Но где же тогда актер?
Именно актер и ни в коем случае не декламатор (о, бессмертный штамп!).
Актер был на своем месте, он с самого начала работы совместно с композитором (а композитор он же сам) изобретал конструкцию движений, используя для этого все свои выразительные средства. Казалось бы, такое гармоническое соединение композитора и актера должно удовлетворить этого своеобразного, синтетически мыслящего художника.
Но нет! Ему еще, оказывается, надо как следует посмотреть, например, Рембрандта и особенно внимательно изучить руки рембрандтовских фигур. Значит, появляется на сцену художник?
Да!..
Отсюда можно уже сделать целых два вывода.
Первый вывод: работа над литературным монтажом и над его исполнением требует от актера высокой квалификации.
…Актер, выступающий с монтажом, должен явиться перед зрителем во всеоружии большой театральной культуры. Он должен на своем знамени написать мудрые слова Аристотеля: „Надо знать кое-что обо всем и все кое о чем“. А это значит, что тот, кто знает обо всем кое-что, еще не есть мастер (очень часто это только образцовый дилетант), но тот, кто знает еще, помимо этого, и все кое о чем, является уже мастером…
Вывод второй:
Вооруженный театральной культурой, этот актер (он же композитор, и дирижер, и постановщик, и художник) должен организовать-монтировать тот материал, который настойчиво требует, чтобы его организовали в искусство.
Это ворохи газет за все годы революции, тысячи документов, масса ослепительно-ярких и бесконечно темных бытовых явлений нашей советской действительности, словом, это материал нашей эпохи, и притом материал не поддельный, а подлинный.
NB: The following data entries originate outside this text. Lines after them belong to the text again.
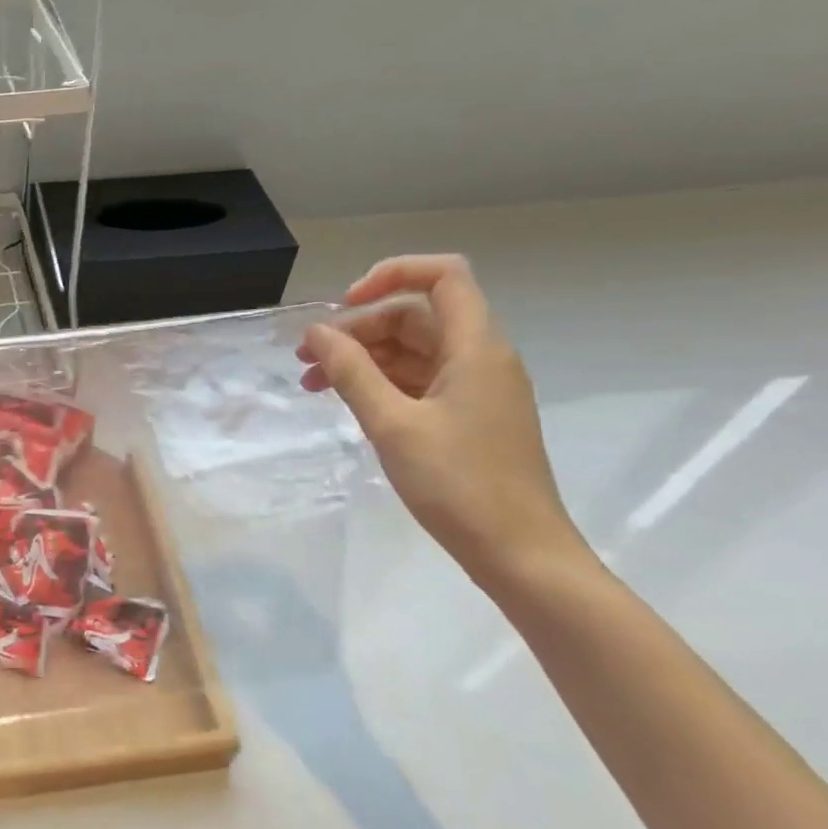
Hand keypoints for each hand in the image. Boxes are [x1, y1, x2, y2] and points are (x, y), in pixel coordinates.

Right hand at [298, 255, 586, 588]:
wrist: (519, 553)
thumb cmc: (458, 484)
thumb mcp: (393, 424)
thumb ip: (351, 372)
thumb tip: (316, 333)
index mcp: (476, 347)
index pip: (442, 277)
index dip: (391, 275)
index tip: (343, 305)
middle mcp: (481, 358)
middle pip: (416, 316)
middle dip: (358, 328)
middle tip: (307, 359)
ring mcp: (476, 390)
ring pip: (413, 351)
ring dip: (363, 359)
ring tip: (313, 384)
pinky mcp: (468, 418)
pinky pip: (419, 381)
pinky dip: (380, 383)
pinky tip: (347, 403)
Сейчас страна наша учится. Искусство должно ей помочь. Нам, в окружающей нас международной обстановке, приходится дьявольски спешить с нашим культурным развитием. Такой мастер, применяя свой синтетический метод, должен бросить в аудиторию огромные ценности старой культуры.
Ему только надо уметь выбирать материал, что из чего и время, когда и какая работа нужна.
Нельзя, например, Пушкиным заниматься в эпоху гражданской войны, а теперь, в эпоху всеобщей учебы, им заниматься не мешает…
Монтаж — это соединение частей, синтез, комплексный метод.
Монтаж должен стать и, конечно, очень скоро станет одной из актуальнейших форм современного революционного искусства».
В этой статье — живая интонация молодого Яхонтова, уверенная и горделивая, в духе времени, когда радовались экспериментам и требовали нового.
Что-то, объяснимое именно «духом времени», с годами ушло. Но от многих существенных мыслей, высказанных в этой статье, Яхонтов не отказывался никогда. Прежде всего от мыслей о мастерстве.
Характерно для открытий 20-х годов: эксперимент, как правило, неотделим от высокого профессионализма. Нечего говорить о Мейерхольде, у него за плечами был двадцатилетний режиссерский опыт. Но такие его ученики, как Эйзенштейн или Яхонтов, представали перед публикой сразу мастерами своего дела. Поразительна сила духовного в искусстве тех лет, она отметала и отвергала дилетантство. В. Шкловский писал, что это время «по своему разнообразию равнялось итальянскому Ренессансу, и, как та великая эпоха, оно имело своих предков… Советская культура, а значит, и искусство возникали не на пустом месте, но на месте заброшенном: кино в маленьких переоборудованных студиях, литература в бывших деловых конторах, в редакциях прекратившихся изданий. Революция была весной нового человечества, новые авторы не только молодые люди, но люди утренние. Известно, что ребенок, играя, учится жить. Новое искусство появилось как игра нового человека».
«Утренние люди» — хорошо сказано. Но их «игры» в театре и в кино были таковы, что на многие десятилетия дали пищу советскому и мировому искусству. В этой атмосфере родился как художник и Яхонтов, и тоже не на пустом месте, да, пожалуй, и не на заброшенном — до него и для него поработали его великие учителя. Заброшенными, неухоженными были лишь помещения, в которых он выступал. Но в рабочие клубы и студенческие общежития он явился не просто с громкими лозунгами, а «во всеоружии большой театральной культуры». И в этом был огромный просветительский смысл того, что он делал.
Характерно, что «во всеоружии большой театральной культуры» в те же самые годы вышел к зрителям и другой мастер — Александр Закушняк с «Вечерами рассказов». Их многое объединяло. Закушняк тоже прошел сложную театральную школу, и последней ее ступенью тоже оказался театр Мейерхольда. Закушняк восхищался пластической и образной стороной мейерхольдовских спектаклей и, так же как Яхонтов, испытывал смущение от «некоторого небрежения» к слову.